**What to produce**
Lay out every line of the rows below as a JSON list of strings, with one string for each line, and leave out any blank lines.
====== The data ======
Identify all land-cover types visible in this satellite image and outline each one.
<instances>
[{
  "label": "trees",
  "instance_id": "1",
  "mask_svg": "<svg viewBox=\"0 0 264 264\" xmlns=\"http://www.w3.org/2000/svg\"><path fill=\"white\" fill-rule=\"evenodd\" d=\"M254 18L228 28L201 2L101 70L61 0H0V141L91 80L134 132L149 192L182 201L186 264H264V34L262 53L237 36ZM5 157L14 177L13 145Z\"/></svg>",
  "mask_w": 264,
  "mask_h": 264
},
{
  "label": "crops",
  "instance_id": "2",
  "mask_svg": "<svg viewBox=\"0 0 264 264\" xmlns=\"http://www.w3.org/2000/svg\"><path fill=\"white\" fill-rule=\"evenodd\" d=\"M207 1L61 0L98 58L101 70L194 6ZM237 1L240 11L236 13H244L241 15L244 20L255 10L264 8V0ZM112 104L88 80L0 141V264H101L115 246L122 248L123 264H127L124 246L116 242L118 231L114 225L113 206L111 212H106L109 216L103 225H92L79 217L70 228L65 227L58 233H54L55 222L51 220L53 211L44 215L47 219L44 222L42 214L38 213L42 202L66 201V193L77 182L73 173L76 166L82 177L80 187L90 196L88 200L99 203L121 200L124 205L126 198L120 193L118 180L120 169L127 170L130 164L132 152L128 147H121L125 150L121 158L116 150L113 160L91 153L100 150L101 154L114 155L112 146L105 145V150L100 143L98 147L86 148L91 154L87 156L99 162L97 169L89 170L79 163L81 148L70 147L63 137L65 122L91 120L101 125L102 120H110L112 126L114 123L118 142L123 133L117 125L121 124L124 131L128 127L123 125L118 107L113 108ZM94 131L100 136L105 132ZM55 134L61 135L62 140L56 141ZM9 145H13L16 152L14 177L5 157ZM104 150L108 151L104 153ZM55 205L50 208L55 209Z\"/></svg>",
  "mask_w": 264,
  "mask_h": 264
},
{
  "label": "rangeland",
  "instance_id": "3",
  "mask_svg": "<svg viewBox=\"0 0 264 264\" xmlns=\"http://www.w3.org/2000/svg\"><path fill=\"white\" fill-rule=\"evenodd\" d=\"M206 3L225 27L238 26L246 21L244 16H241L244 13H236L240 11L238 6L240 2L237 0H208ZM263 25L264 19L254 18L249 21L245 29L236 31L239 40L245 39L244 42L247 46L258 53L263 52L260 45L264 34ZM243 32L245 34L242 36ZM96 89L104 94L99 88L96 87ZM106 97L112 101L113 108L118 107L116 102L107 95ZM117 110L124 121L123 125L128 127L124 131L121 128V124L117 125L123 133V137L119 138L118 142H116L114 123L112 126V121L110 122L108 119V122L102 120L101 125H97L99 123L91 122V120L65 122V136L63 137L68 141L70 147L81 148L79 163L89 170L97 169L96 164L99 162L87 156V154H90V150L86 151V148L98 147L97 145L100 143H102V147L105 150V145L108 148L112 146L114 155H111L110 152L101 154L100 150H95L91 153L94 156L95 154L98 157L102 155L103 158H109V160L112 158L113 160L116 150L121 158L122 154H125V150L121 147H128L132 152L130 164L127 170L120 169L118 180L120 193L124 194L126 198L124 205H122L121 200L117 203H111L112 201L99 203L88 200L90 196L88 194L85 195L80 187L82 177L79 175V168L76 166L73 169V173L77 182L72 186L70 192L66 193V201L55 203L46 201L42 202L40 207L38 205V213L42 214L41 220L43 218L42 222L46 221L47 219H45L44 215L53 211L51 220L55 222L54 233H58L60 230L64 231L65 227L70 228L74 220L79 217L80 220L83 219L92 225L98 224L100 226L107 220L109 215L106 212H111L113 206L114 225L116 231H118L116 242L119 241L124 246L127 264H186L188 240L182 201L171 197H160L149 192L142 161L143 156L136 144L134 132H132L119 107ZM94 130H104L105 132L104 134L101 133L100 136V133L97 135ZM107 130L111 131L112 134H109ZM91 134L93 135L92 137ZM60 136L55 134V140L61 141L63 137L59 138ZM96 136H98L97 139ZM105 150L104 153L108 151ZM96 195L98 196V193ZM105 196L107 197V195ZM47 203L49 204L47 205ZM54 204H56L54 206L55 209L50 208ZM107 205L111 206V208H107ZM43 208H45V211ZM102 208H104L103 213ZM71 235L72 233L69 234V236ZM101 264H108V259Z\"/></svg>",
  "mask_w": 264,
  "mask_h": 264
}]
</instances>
======
**The result**
[
  "Identify all land-cover types visible in this satellite image and outline each one.",
  "<instances>",
  "[{",
  "  \"label\": \"trees\",",
  "  \"instance_id\": \"1\",",
  "  \"mask_svg\": \"<svg viewBox=\\\"0 0 264 264\\\" xmlns=\\\"http://www.w3.org/2000/svg\\\"><path fill=\\\"white\\\" fill-rule=\\\"evenodd\\\" d=\\\"M254 18L228 28L201 2L101 70L61 0H0V141L91 80L134 132L149 192L182 201L186 264H264V34L262 53L237 36ZM5 157L14 177L13 145Z\\\"/></svg>\",",
  "  \"mask_w\": 264,",
  "  \"mask_h\": 264",
  "},",
  "{",
  "  \"label\": \"crops\",",
  "  \"instance_id\": \"2\",",
  "  \"mask_svg\": \"<svg viewBox=\\\"0 0 264 264\\\" xmlns=\\\"http://www.w3.org/2000/svg\\\"><path fill=\\\"white\\\" fill-rule=\\\"evenodd\\\" d=\\\"M207 1L61 0L98 58L101 70L194 6ZM237 1L240 11L236 13H244L241 15L244 20L255 10L264 8V0ZM112 104L88 80L0 141V264H101L115 246L122 248L123 264H127L124 246L116 242L118 231L114 225L113 206L111 212H106L109 216L103 225H92L79 217L70 228L65 227L58 233H54L55 222L51 220L53 211L44 215L47 219L44 222L42 214L38 213L42 202L66 201V193L77 182L73 173L76 166L82 177L80 187L90 196L88 200L99 203L121 200L124 205L126 198L120 193L118 180L120 169L127 170L130 164L132 152L128 147H121L125 150L121 158L116 150L113 160L91 153L100 150L101 154L114 155L112 146L105 145V150L100 143L98 147L86 148L91 154L87 156L99 162L97 169L89 170L79 163L81 148L70 147L63 137L65 122L91 120L101 125L102 120H110L112 126L114 123L118 142L123 133L117 125L121 124L124 131L128 127L123 125L118 107L113 108ZM94 131L100 136L105 132ZM55 134L61 135L62 140L56 141ZM9 145H13L16 152L14 177L5 157ZM104 150L108 151L104 153ZM55 205L50 208L55 209Z\\\"/></svg>\",",
  "  \"mask_w\": 264,",
  "  \"mask_h\": 264",
  "},",
  "{",
  "  \"label\": \"rangeland\",",
  "  \"instance_id\": \"3\",",
  "  \"mask_svg\": \"<svg viewBox=\\\"0 0 264 264\\\" xmlns=\\\"http://www.w3.org/2000/svg\\\"><path fill=\\\"white\\\" fill-rule=\\\"evenodd\\\" d=\\\"M206 3L225 27L238 26L246 21L244 16H241L244 13H236L240 11L238 6L240 2L237 0H208ZM263 25L264 19L254 18L249 21L245 29L236 31L239 40L245 39L244 42L247 46L258 53L263 52L260 45L264 34ZM243 32L245 34L242 36ZM96 89L104 94L99 88L96 87ZM106 97L112 101L113 108L118 107L116 102L107 95ZM117 110L124 121L123 125L128 127L124 131L121 128V124L117 125L123 133V137L119 138L118 142H116L114 123L112 126V121L110 122L108 119V122L102 120L101 125H97L99 123L91 122V120L65 122V136L63 137L68 141L70 147L81 148L79 163L89 170L97 169L96 164L99 162L87 156V154H90V150L86 151V148L98 147L97 145L100 143H102V147L105 150V145L108 148L112 146L114 155H111L110 152L101 154L100 150H95L91 153L94 156L95 154L98 157L102 155L103 158H109V160L112 158L113 160L116 150L121 158L122 154H125V150L121 147H128L132 152L130 164L127 170L120 169L118 180L120 193L124 194L126 198L124 205H122L121 200L117 203H111L112 201L99 203L88 200L90 196L88 194L85 195L80 187L82 177L79 175V168L76 166L73 169V173L77 182L72 186L70 192L66 193V201L55 203L46 201L42 202L40 207L38 205V213L42 214L41 220L43 218L42 222L46 221L47 219H45L44 215L53 211L51 220L55 222L54 233H58L60 230L64 231L65 227L70 228L74 220L79 217L80 220L83 219L92 225L98 224L100 226L107 220L109 215L106 212H111L113 206L114 225L116 231H118L116 242L119 241L124 246L127 264H186L188 240L182 201L171 197H160L149 192L142 161L143 156L136 144L134 132H132L119 107ZM94 130H104L105 132L104 134L101 133L100 136V133L97 135ZM107 130L111 131L112 134H109ZM91 134L93 135L92 137ZM60 136L55 134V140L61 141L63 137L59 138ZM96 136H98L97 139ZM105 150L104 153L108 151ZM96 195L98 196V193ZM105 196L107 197V195ZM47 203L49 204L47 205ZM54 204H56L54 206L55 209L50 208ZM107 205L111 206V208H107ZM43 208H45V211ZM102 208H104L103 213ZM71 235L72 233L69 234V236ZM101 264H108V259Z\\\"/></svg>\",",
  "  \"mask_w\": 264,",
  "  \"mask_h\": 264",
  "}]",
  "</instances>"
]